Hawaiian Airlines enters its second decade of service to Australia with plans to boost existing services Down Under and fend off increased competition with Qantas’ offshoot Jetstar.
From a single route to Sydney 10 years ago, Honolulu-based Hawaiian Airlines now boasts flights to not only the NSW capital but also Brisbane and Auckland. Brisbane launched in Novermber 2012 and Auckland began in March 2013 as part of a growth period for Hawaiian, which has added new destination in Japan, Taiwan and South Korea, among others, from Honolulu in recent years.
While some routes have not performed as hoped, with Fukuoka to be cut in June and Taipei dropped in April after just 10 months, the airline has been happy with Brisbane.
“Brisbane has been a very successful market for us,” Hawaiian chief executive Mark Dunkerley told analysts during the airline’s first quarter results presentation in late April.
“We have been pleased and surprised at the size of the market and its robustness.
“We think our competitive strengths in the marketplace is unmatched.
“We have got the right product, we have got a good cost base and we have many more years of experience in the distribution channels in Australia than we have in some of these other countries that are newly launched for us.”
Things look to be heating up on the Brisbane-Honolulu market though, with Jetstar set to commence two to three times per week service from December, ending Hawaiian’s monopoly on the route.
The two carriers already compete on Sydney-Honolulu alongside Qantas.
Hawaiian added a fourth weekly service to Brisbane in March and from December this year will increase capacity by swapping out Boeing 767-300ER, which seat 264 passengers, with larger 294-seat Airbus A330-200 aircraft on the route.
The airline’s chief commercial officer Peter Ingram said it was not the first time Hawaiian had gone head-to-head with Jetstar.

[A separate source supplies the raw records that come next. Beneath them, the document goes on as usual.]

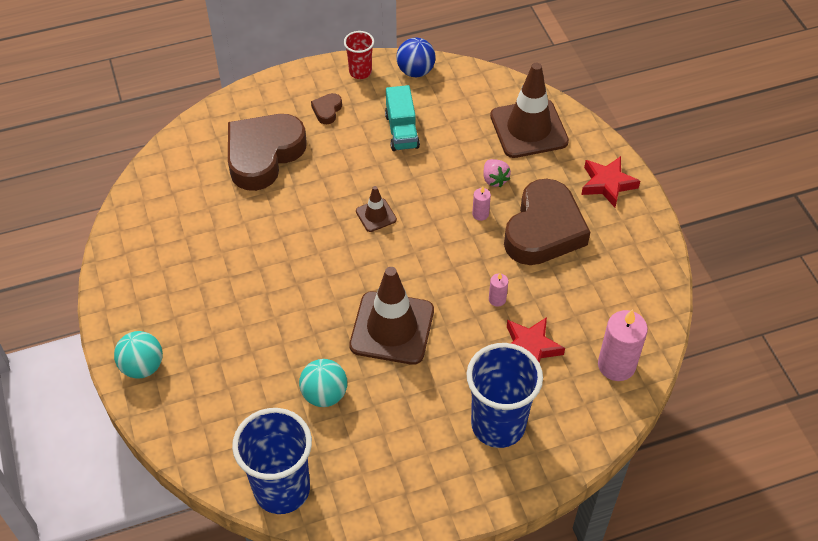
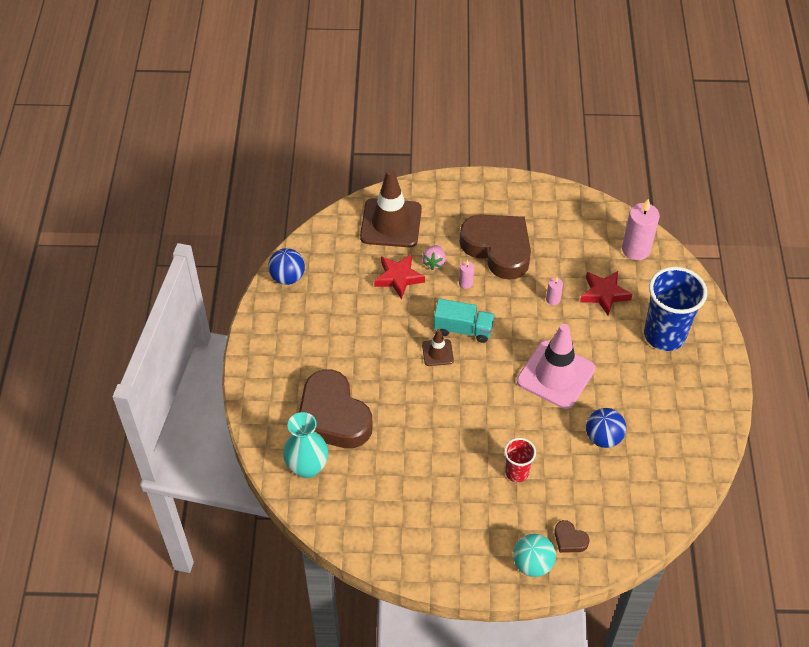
camera: 70 degrees left, 0 degrees up
blue cup [232,408,312,514] -> none
turquoise ball [299,359,347,407] -> blue ball [586,408,626,448]
brown heart [311,93,342,124] -> brown heart moved to [555,520,589,553]
red cup [344,31,374,79] -> red cup moved to [504,438,536,483]
brown traffic cone [349,267,434,365] -> pink traffic cone [517,324,595,409]
turquoise truck [385,85,420,151] -> turquoise truck moved to [434,299,494,343]
pink strawberry [483,159,511,187] -> pink strawberry turned 105 degrees clockwise [422,245,446,270]
red star [581,156,640,207] -> red star moved to [374,254,425,299]
none -> turquoise vase [283,412,328,478]

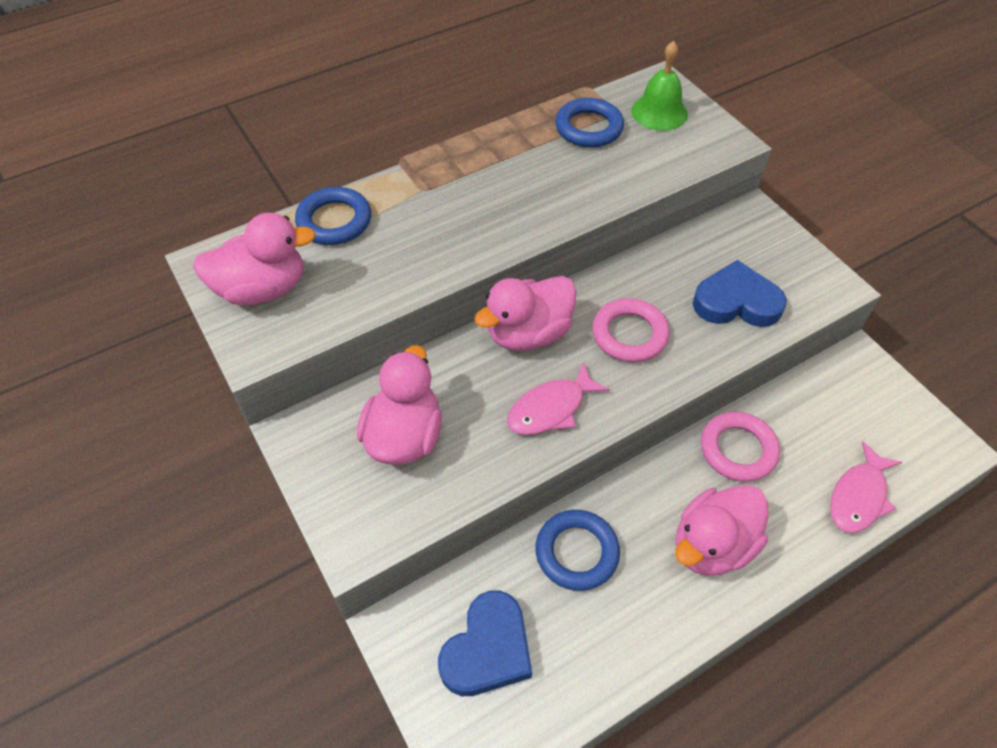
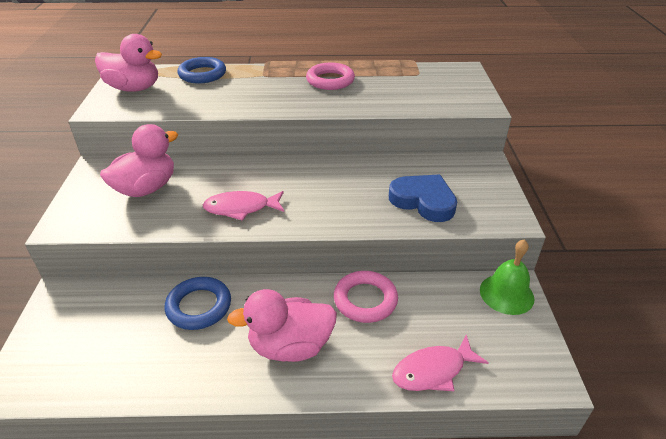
camera: 30 degrees right, 15 degrees down
blue heart [438,591,532,696] -> none
pink duck [474,276,577,351] -> none
blue ring [555,98,624,148] -> none
pink ring [592,298,670,362] -> pink ring moved to [306,63,355,90]
green bell [631,41,688,131] -> green bell moved to [480,239,534,315]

“I think there are different strengths and weaknesses each of us bring and we are pretty comfortable with our competitive situation vis-à-vis Jetstar,” Ingram said.
Hawaiian is one of Virgin Australia’s codeshare partners, with members of the two airlines’ respective frequent flyer programs able to earn and burn points on their respective networks.
Figures from Hawaiian show tourist numbers from Australia to Hawaii had increased from 91,911 in 2002 to 305,783 in 2012.
“Australia has become an important part of our network and over the last decade has become an increasingly important part of the overall tourism base in Hawaii,” Ingram said.